Prepare PUMS data for non-relative income imputation
prepare_income_fit_dt.RdCleans and formats PUMS person-level data for use in non-relative income imputation models, generating predictors and flags for model fitting. Use to create model-ready data for quantile regression or similar approaches.
Arguments
- pums_cleaned
data.table. Cleaned PUMS person-level data. Required columns:
PUMA— PUMA identifier SERIALNO— household ID SPORDER— person sequence number PINCP— personal income AGEP— age RELSHIPP_label— relationship label Rows: one per person. Keys: ( SERIALNO,SPORDER). Modified by reference: no (returns copy).
- target_names
character vector. Names of model predictor variables (e.g., 'p_employment', 'p_age', 'p_univstudent').
- settings
list. Settings object with configs. Keys:
age_employable, optional — minimum age for employable persons. Default 16.
Value
data.table. Model-ready PUMS data for imputation. Columns:
person_id— unique person identifier hh_id— household identifier model predictor columns for each variable in target_names
PINCP— personal income AGEP— age unrelated— flag for nonrelative status Rows: one per person. Keys: ( person_id,hh_id).
Details
Reads PUMS codebook and sets employable age threshold from settings (default 16).
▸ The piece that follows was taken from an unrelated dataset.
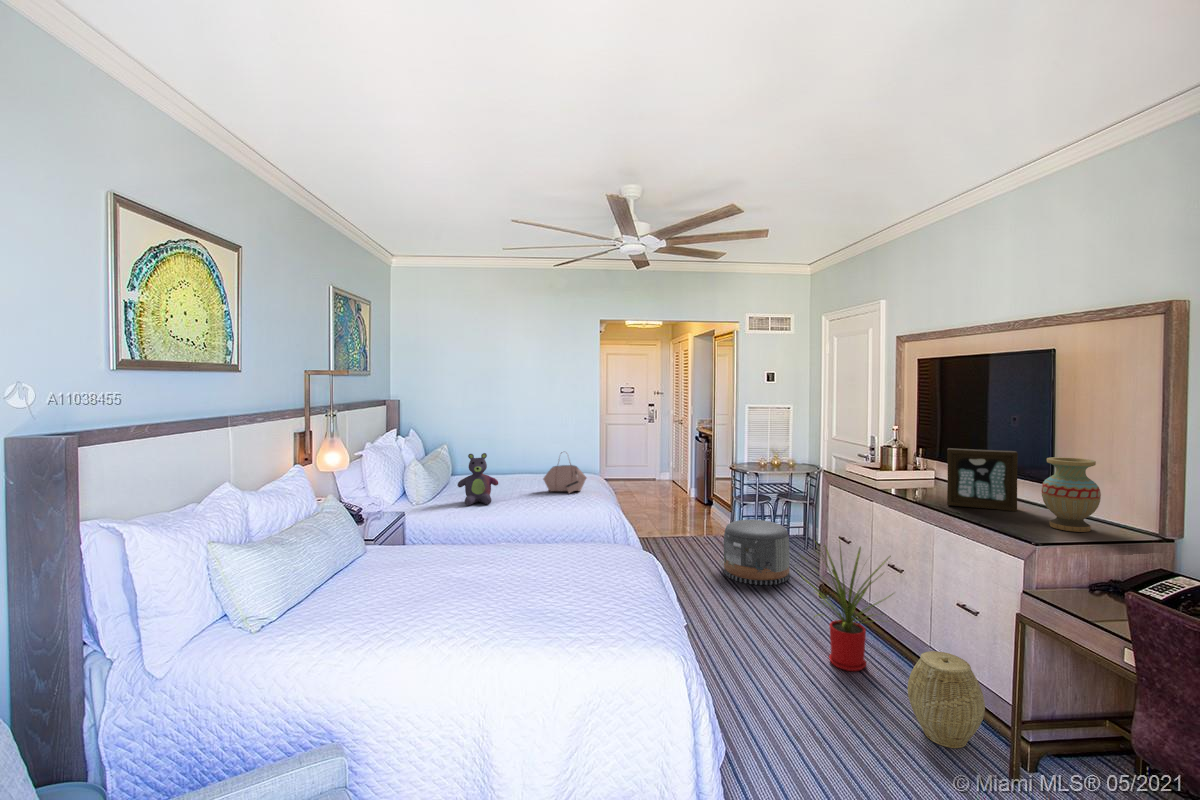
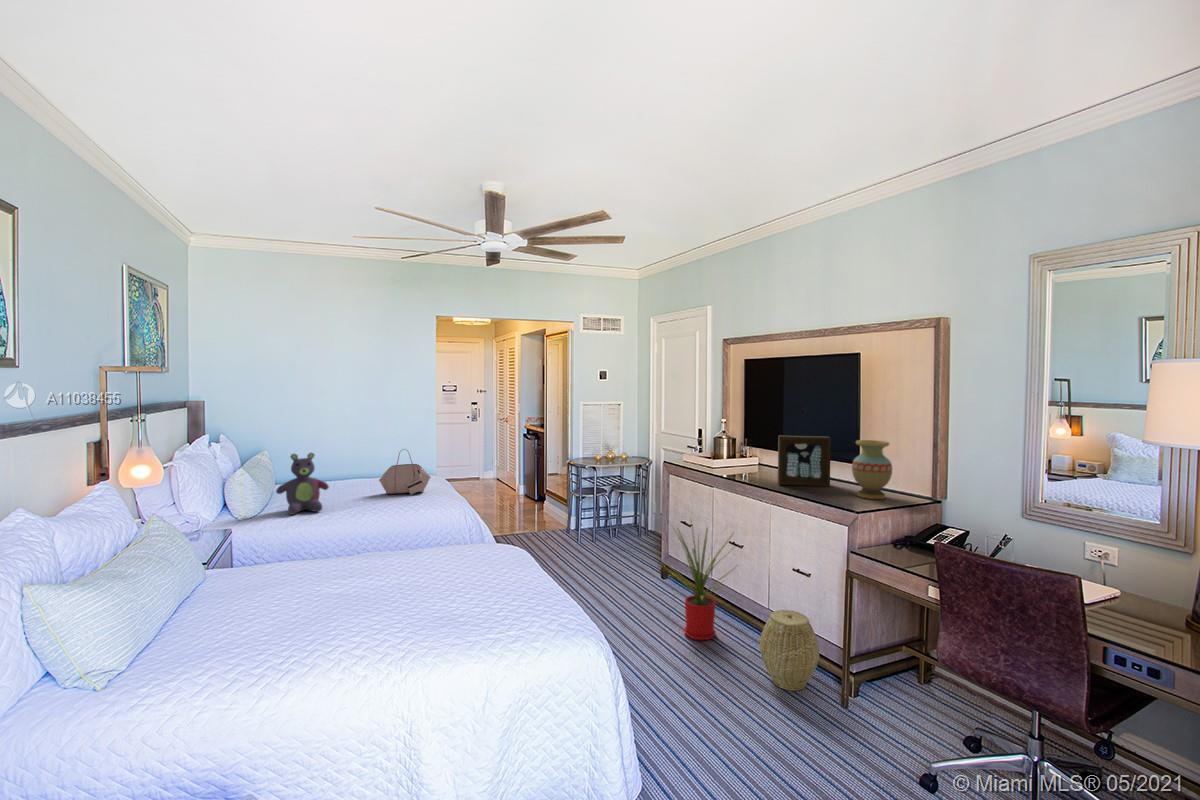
pouf: present [724,520,789,585] -> none [570,511,632,574]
Copies input data to avoid reference modification.
Adds identifiers: puma_id, hh_id, person_id.
Calls prepare_impute_targets to generate model predictors for each person.
Sets negative incomes and ages below employable threshold to zero.
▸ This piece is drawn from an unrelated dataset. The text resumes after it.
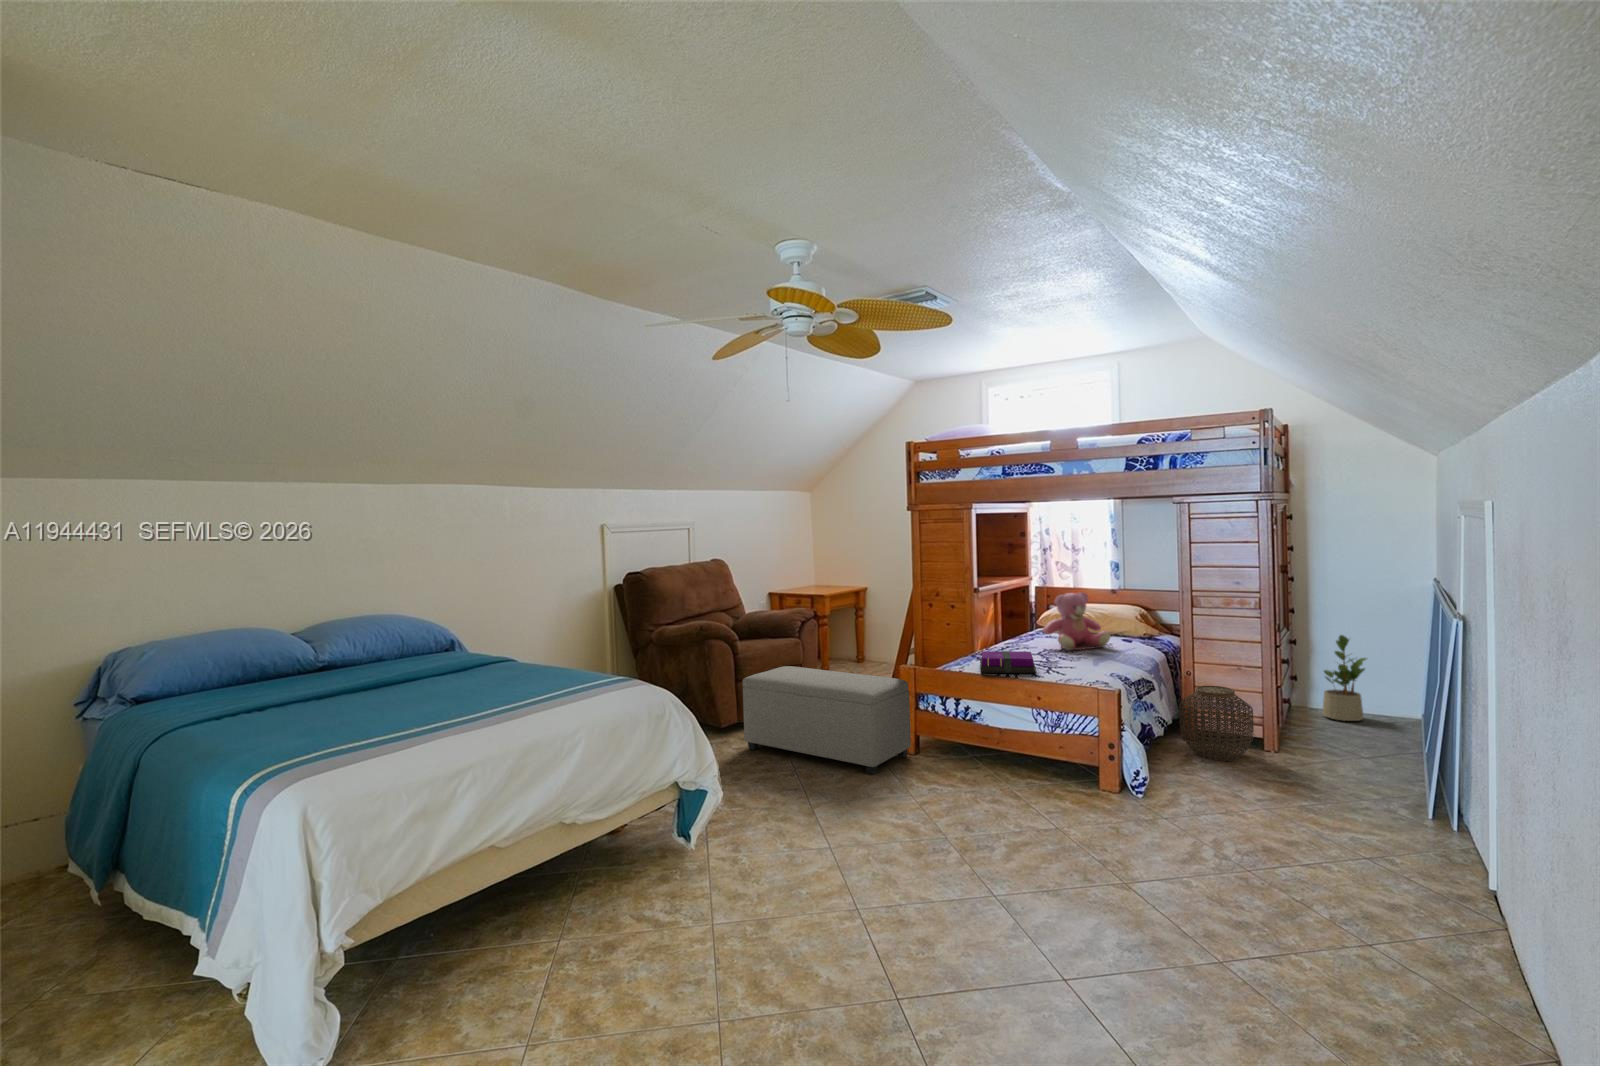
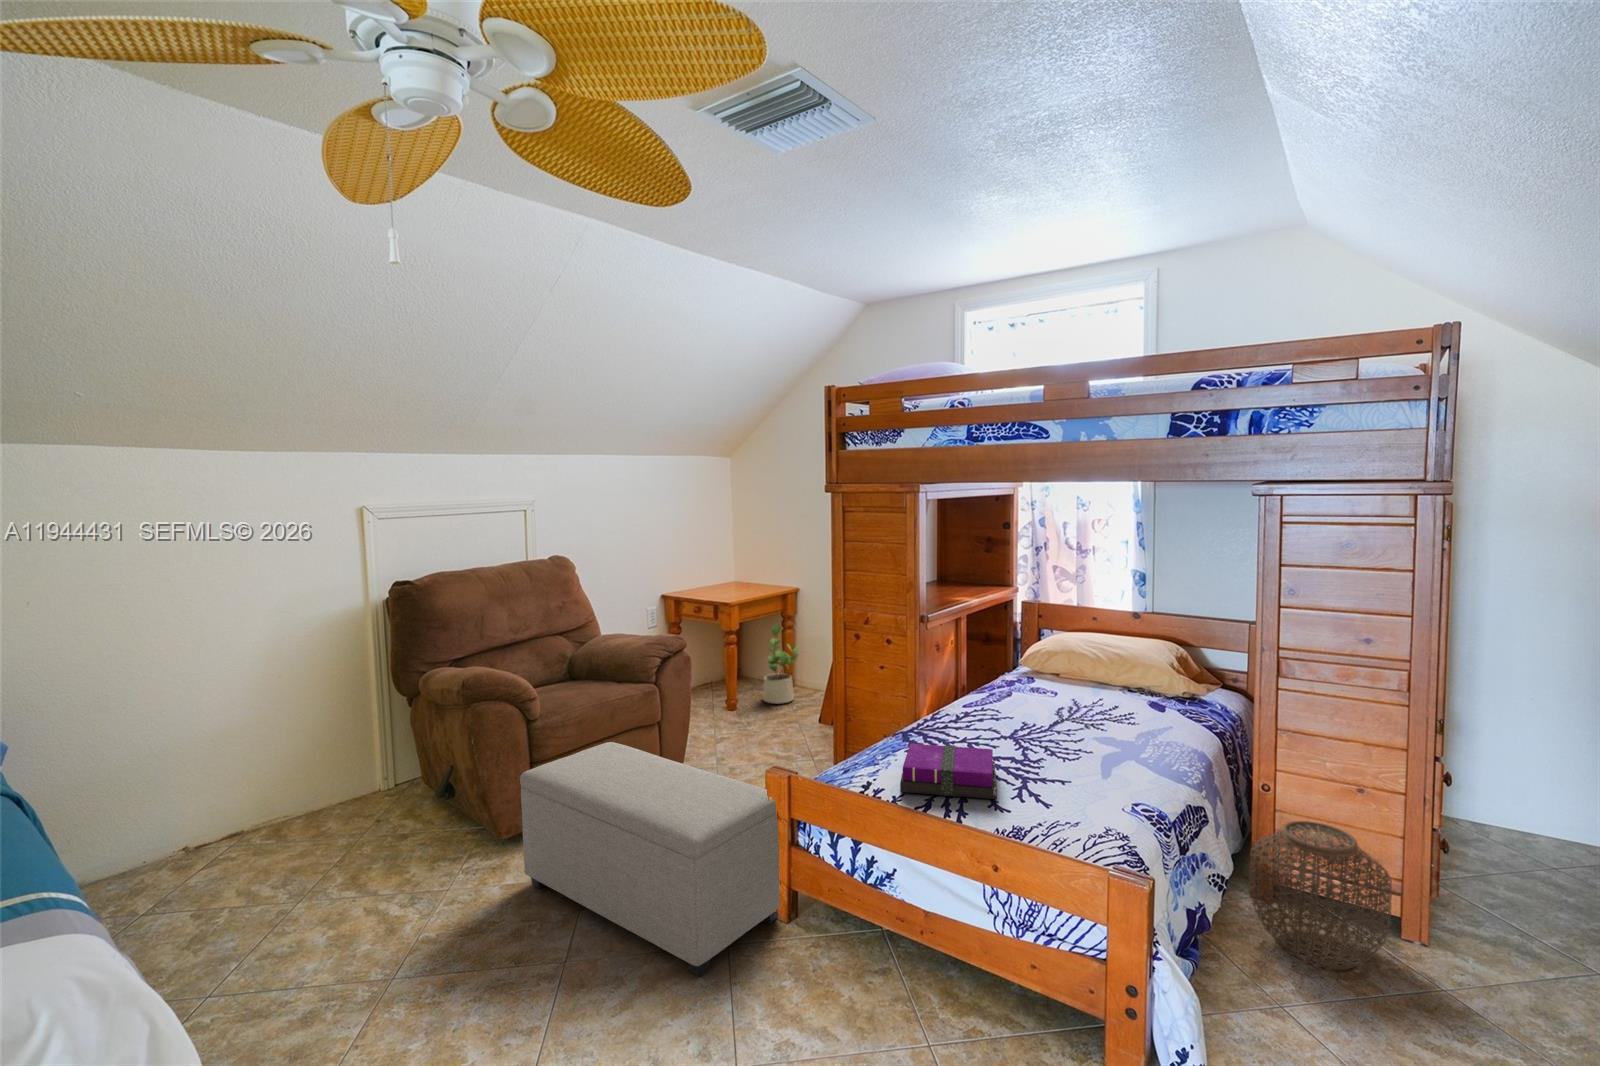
teddy bear: present [1043,592,1111,650] -> none [1022,632,1131,731]
potted plant: present [1323,635,1366,721] -> present [763,623,799,704]

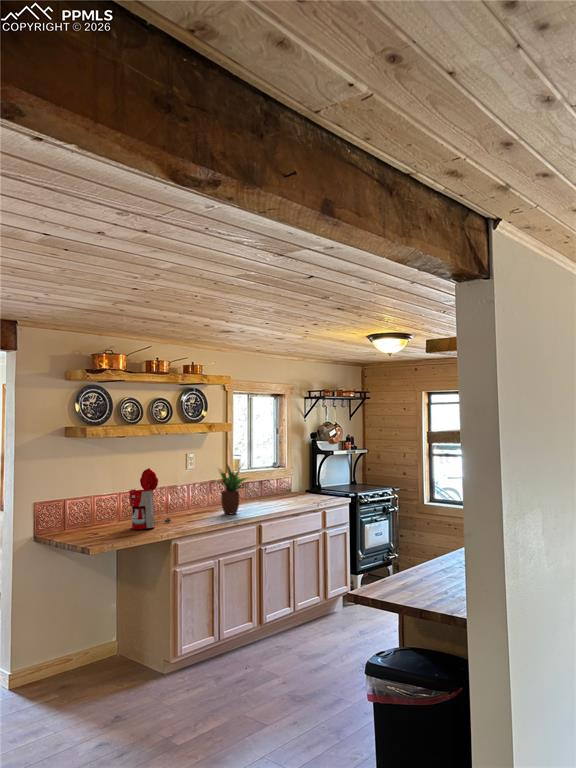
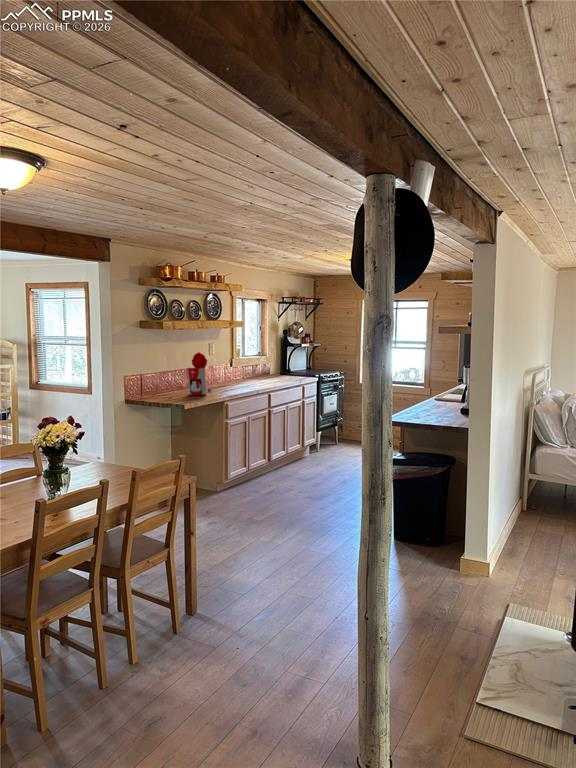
potted plant: present [216,465,247,514] -> none [232,349,264,387]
Flags nonrelatives using RELSHIPP_label pattern matching.
Subsets to working-age, unrelated persons for model fitting.
Returns a data.table with predictors and flags for imputation.
Assumes valid PUMS data and codebook; errors if required columns are missing.
See also
prepare_impute_targets, prepare_persons_dt
Other imputation utilities:
calculate_acs_proportions(),
get_acs_ethnicity(),
get_acs_race(),
get_hh_person_sums(),
impute_ethnicity(),
impute_gender(),
impute_income_nonrelatives(),
impute_income_pnta(),
impute_race(),
make_binary(),
prep_hhs_for_income_imputation(),
prepare_acs_income(),
prepare_ethnicity_labels(),
prepare_ethnicity_survey_data(),
prepare_impute_targets(),
prepare_persons_dt(),
update_hh_income_imputed()
Examples
## Not run:
prepare_income_fit_dt(pums_cleaned, target_names = c('p_employment', 'p_age'), settings)
#> Error in prepare_income_fit_dt(pums_cleaned, target_names = c("p_employment", "p_age"), settings): could not find function "prepare_income_fit_dt"
## End(Not run)